Incarcerated workers in New York’s prisons are already assigned jobs making license plates, cooking food, overseeing the law library, and cleaning cell blocks, among other tasks. The state made headlines at the start of the pandemic for manufacturing hand sanitizer with prison laborers, who made 65 cents per hour and were prohibited from using the product themselves.
Many positions have little value as job-training opportunities. In New York, for example, prisoners fill over $30 million in license plate orders for the Department of Motor Vehicles— but those jobs don’t exist outside of prison and are therefore largely unmarketable after release.

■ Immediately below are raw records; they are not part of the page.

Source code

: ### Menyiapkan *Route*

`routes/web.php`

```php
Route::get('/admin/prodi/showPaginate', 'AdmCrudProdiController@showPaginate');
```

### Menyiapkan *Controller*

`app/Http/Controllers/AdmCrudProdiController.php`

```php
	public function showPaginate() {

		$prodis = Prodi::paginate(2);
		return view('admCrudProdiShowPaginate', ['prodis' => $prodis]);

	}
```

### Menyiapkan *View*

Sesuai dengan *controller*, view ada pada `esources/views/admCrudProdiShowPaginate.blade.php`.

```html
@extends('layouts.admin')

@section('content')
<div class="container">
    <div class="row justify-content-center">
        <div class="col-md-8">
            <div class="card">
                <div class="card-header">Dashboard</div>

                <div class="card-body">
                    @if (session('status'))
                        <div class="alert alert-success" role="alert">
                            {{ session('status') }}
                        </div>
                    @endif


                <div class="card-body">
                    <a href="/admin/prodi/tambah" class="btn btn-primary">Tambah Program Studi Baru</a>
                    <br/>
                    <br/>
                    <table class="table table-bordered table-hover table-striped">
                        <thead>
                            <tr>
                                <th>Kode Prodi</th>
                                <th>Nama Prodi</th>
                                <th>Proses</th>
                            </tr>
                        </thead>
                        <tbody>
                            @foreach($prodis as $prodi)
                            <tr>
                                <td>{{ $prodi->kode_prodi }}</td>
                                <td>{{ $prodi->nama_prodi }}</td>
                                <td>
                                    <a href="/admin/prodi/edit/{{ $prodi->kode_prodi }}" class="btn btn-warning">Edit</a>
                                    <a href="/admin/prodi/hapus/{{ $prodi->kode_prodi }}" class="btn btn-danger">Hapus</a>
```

Horwitz argued that the program is an opportunity to find employers that will provide functional job skills and commit to hiring formerly incarcerated people. He did not share names of corporations under consideration, but said that “a corporation has to have that perspective on formerly incarcerated people as being people who are full of potential, being people who are eminently teachable and trainable in new industries.”
But Bianca Tylek, executive director of prison reform advocacy group Worth Rises, says one reason she opposes the program is that she doubts the new jobs will offer benefits after release. “Who knows if any of these skills are transferable skills? Will there be open jobs in these fields when they come out? Will somebody with a prison record be allowed to apply for these jobs?” she asked.
Watchdogs have also raised concerns over whether the work will be truly voluntary. New York’s incarcerated workers face harsh punishments for not showing up to work. Jennifer Scaife, executive director of the Correctional Association of New York, the state’s legally-designated independent prison monitor, said she’s received reports of incarcerated workers receiving disciplinary tickets for refusing to work—which can carry consequences including solitary confinement and reduced chances of winning parole.
The federal government requires all work under the program to be voluntary, but Scaife suspects that won’t be followed in practice.
Along with the Legal Aid Society, the New York Civil Liberties Union, Color of Change, and Citizen Action of New York have also come out against the plan, issuing a statement saying they “cannot let Governor Hochul take us back to the past.
As budget negotiations continue, State Senator Zellnor Myrie (D–Brooklyn) said he will be keeping a close eye on developments. “I’m always dubious of private sector forays into our correctional facilities, because their responsibility is not to the well being of the incarcerated,” said Myrie (D–Brooklyn), who is sponsoring bills to enact a $3 minimum wage and an end to forced labor in prisons.”
Because the plan requires a constitutional amendment, the state legislature would have to approve the plan in two consecutive years for it to appear on the ballots of voters, who would have the final say.
This article’s has been edited to clarify that only one criminal justice reform group has publicly supported Hochul’s proposal. A description of the Correctional Association of New York’s legal mandate to monitor prisons, and New Yorkers United for Justice’s name, have been corrected.